Of course there's a tiny chance that one of the other equations would be equal at your arbitrary x value. If so and you get two 'right' answers just try again with a different x.

It is the DeMillo-Lipton-Schwartz–Zippel lemma

If two polynomials evaluate to equal numbers with random variables values, the polynomials are almost certainly equal themselves

Ofc, x = 0 and x = 1 are hardly random

I suppose such is possible without digital roots. Let's try the same problem, but this time we'll multiply our constants by 3,571:

(x + 14284) (x + 14284)=

A: x^2 + 204032656x + 28568

B: x^2 + 204032656x + 204032656

C: x^2 + 28568x + 204032656

D: x^2 + 204032656x + 204032656

The digital root of the problem expression is 4. The digital roots of A, B, C and D are 4, 6, 4 and 3 respectively. The digital root of the square of 14284 is 1, and the digital roots of the last term of A and C are 2 and 1, respectively. The answer is C.

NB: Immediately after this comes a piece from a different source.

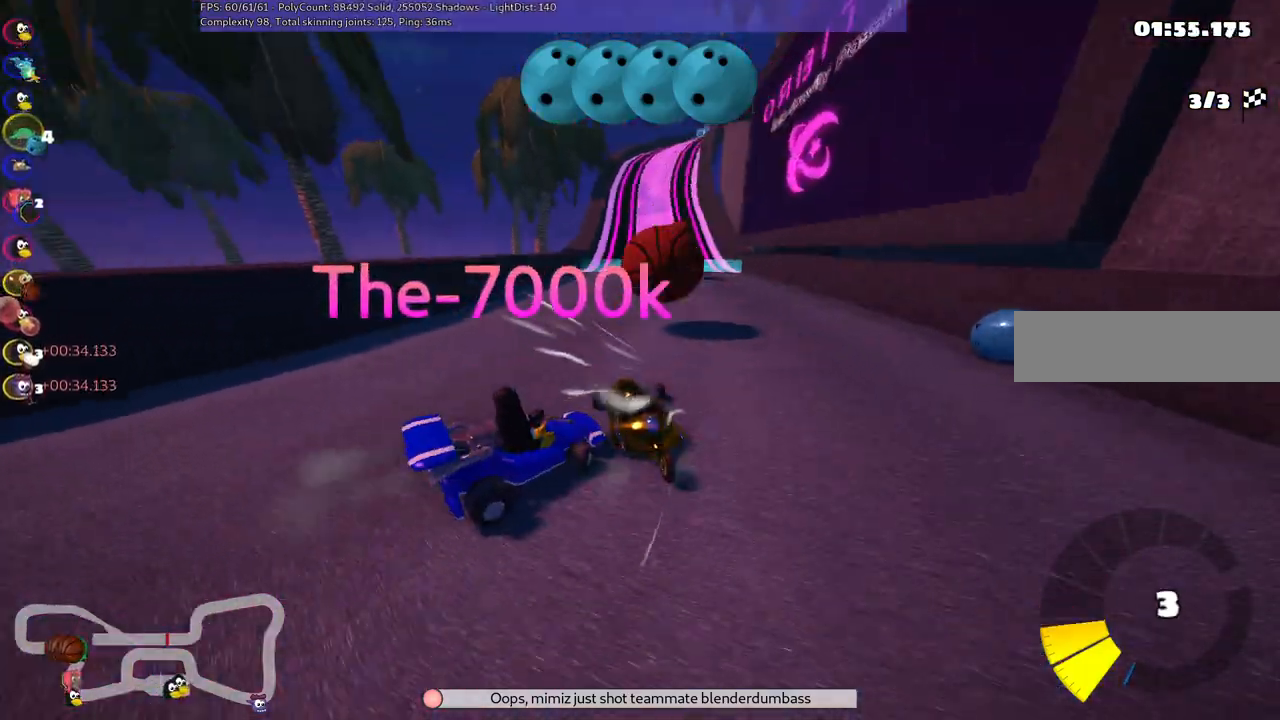
{"keys": ["m", "right", "up"], "events": [[233, "left", "up"], [283, "right", "down"], [333, "m", "down"]]}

Of course, it is quicker just to multiply and add the last digit of the constant to find the only possible answer (or count digits to get an order of magnitude estimate, which will also show C as the only possible answer).

When a problem of this form uses big enough numbers to warrant a shortcut, digital root is almost always a suboptimal shortcut.

Yes you are the heuristics master!

Maybe is case of large numbers you can compute digital root easier than the answer.

For example, 25 * 26 = 650, digital root 2. Or take digital root of 25 and 26 first, get 7 * 8 = 56, same digital root 2.

This is true, but in many cases amounts to reducing the problem to a more time consuming problem, though one that requires less knowledge. On timed tests, this can be a big negative.